┏━━
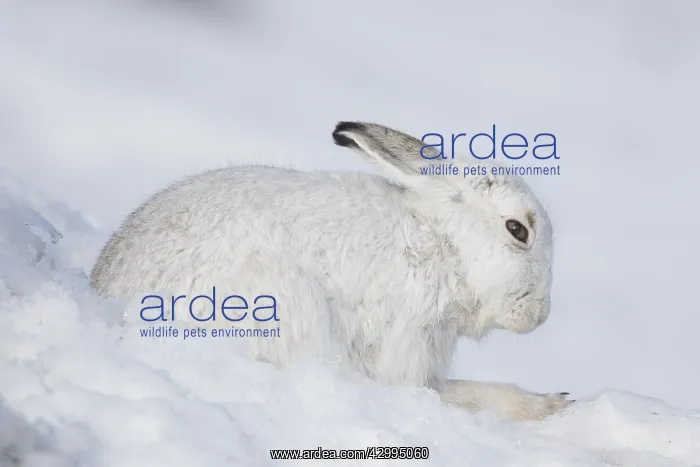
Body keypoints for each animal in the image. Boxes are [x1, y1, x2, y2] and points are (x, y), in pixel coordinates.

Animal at [90, 121, 572, 421]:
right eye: (517, 230)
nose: (540, 316)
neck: (441, 243)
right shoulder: (407, 339)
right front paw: (550, 404)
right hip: (279, 302)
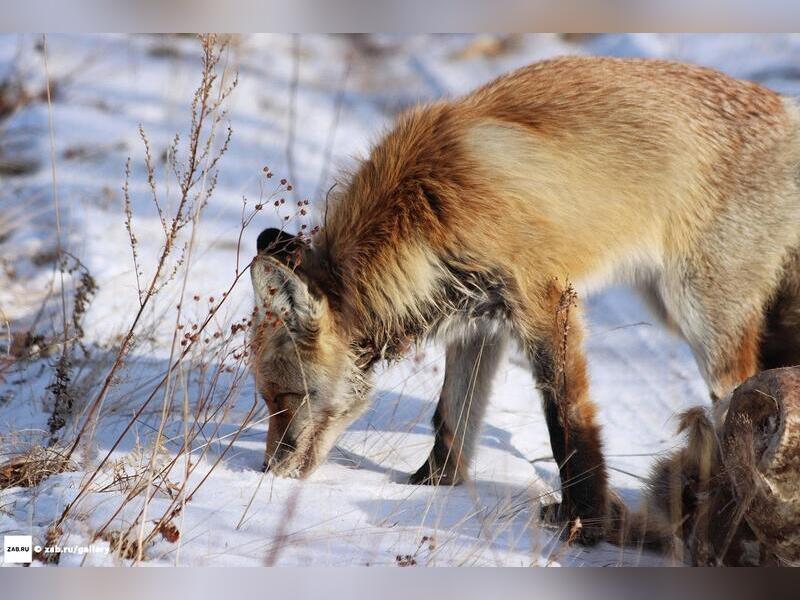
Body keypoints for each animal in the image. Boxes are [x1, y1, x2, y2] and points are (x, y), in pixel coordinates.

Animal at [248, 56, 800, 544]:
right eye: (268, 399)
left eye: (286, 397)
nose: (268, 471)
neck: (424, 208)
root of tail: (785, 107)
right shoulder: (478, 321)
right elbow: (451, 418)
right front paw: (433, 487)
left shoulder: (546, 304)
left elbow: (566, 424)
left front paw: (586, 523)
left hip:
┗━━
WHAT YOU SHOULD DO:
Exactly the lines from the one containing "neck: (424, 208)" through the end of the records above should be returned, with both ends kept.

RESPONSE BELOW:
neck: (424, 208)
root of tail: (785, 107)
right shoulder: (478, 321)
right elbow: (451, 418)
right front paw: (433, 487)
left shoulder: (546, 304)
left elbow: (566, 424)
left front paw: (586, 523)
left hip:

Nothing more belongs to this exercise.